My daughter had told me several days before that she had decided that maybe she would “just get a teaching certificate and teach high school English.”  The way she said it I knew it was a statement of…defeat.  Or resignation.  She has been fairly undecided about what she wants to do, and I have encouraged her to take her time in making a decision, to simply take her undergraduate classes and to give herself time to think about what she wants to major in, etc. She has said, and I have known, all along, that one of her great loves is writing, and I would never discourage her from pursuing that as vocation or avocation, but I have also seen her passion and interest in biology, anatomy and physiology, and so I was surprised at this sudden decision.

“Well, that’s fine,” I said cautiously, “if that’s what you really want to do. But…why? What is it about teaching that attracts you?”  I wanted to know what was at the root of her “decision,” because I didn’t feel that it was one she was making out of joy or passion. Instead she seemed dispirited by it.

What followed was a really good discussion by all of us–Ad, me, W, the Missy and even her boyfriend, as we discussed the merits and drawbacks in choosing teaching–and teaching English–as a career, and as we finally got to the root of the matter. “I hate chemistry!” she wailed. “Do you know how many chem classes I have to take to get a degree in biology??”

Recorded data
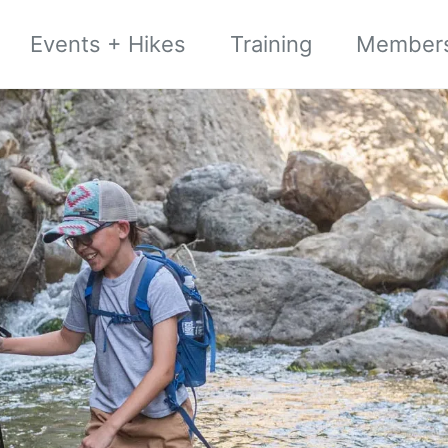
Events + Hikes
Training
Member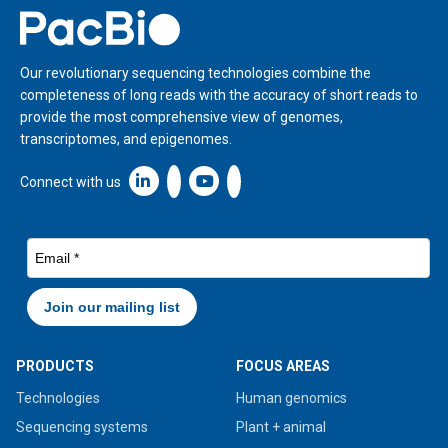
Home
Our revolutionary sequencing technologies combine the
completeness of long reads with the accuracy of short reads to
provide the most comprehensive view of genomes,
transcriptomes, and epigenomes.
Linkedin icon New Window
Connect with us
PRODUCTS
FOCUS AREAS
Technologies
Human genomics
Sequencing systems
Plant + animal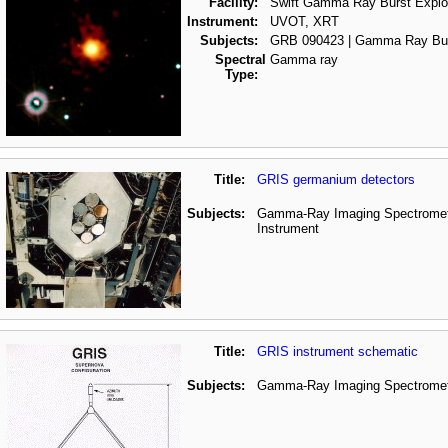
Facility:
Swift Gamma Ray Burst Explo
Instrument:
UVOT, XRT
Subjects:
GRB 090423 | Gamma Ray Bu
Spectral
Gamma ray
Type:
Title:
GRIS germanium detectors
Subjects:
Gamma-Ray Imaging Spectrometer
Instrument
Title:
GRIS instrument schematic
Subjects:
Gamma-Ray Imaging Spectromete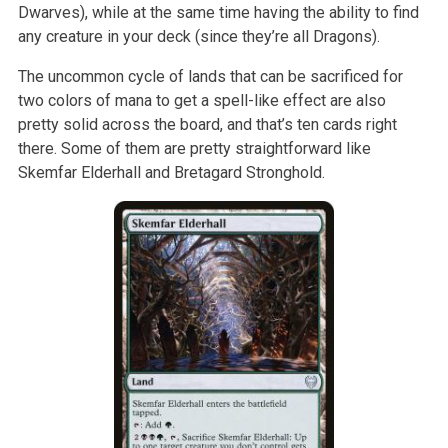
Dwarves), while at the same time having the ability to find
any creature in your deck (since they’re all Dragons).
The uncommon cycle of lands that can be sacrificed for
two colors of mana to get a spell-like effect are also
pretty solid across the board, and that’s ten cards right
there. Some of them are pretty straightforward like
Skemfar Elderhall and Bretagard Stronghold.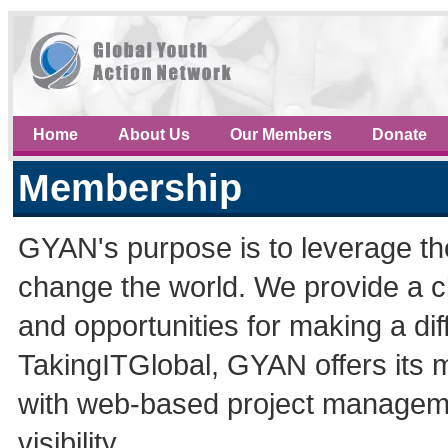
Home
About Us
Our Members
Donate
Membership
GYAN's purpose is to leverage th
change the world. We provide a c
and opportunities for making a di
TakingITGlobal, GYAN offers its 
with web-based project managemen
visibility.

**Task to complete**
Copy the excerpt starting at "My daughter had" and ending at "this sudden decision.", but swap "teaching certificate" for "writing degree".

**Solution for this exercise**
My daughter had told me several days before that she had decided that maybe she would “just get a writing degree and teach high school English.”  The way she said it I knew it was a statement of…defeat.  Or resignation.  She has been fairly undecided about what she wants to do, and I have encouraged her to take her time in making a decision, to simply take her undergraduate classes and to give herself time to think about what she wants to major in, etc. She has said, and I have known, all along, that one of her great loves is writing, and I would never discourage her from pursuing that as vocation or avocation, but I have also seen her passion and interest in biology, anatomy and physiology, and so I was surprised at this sudden decision.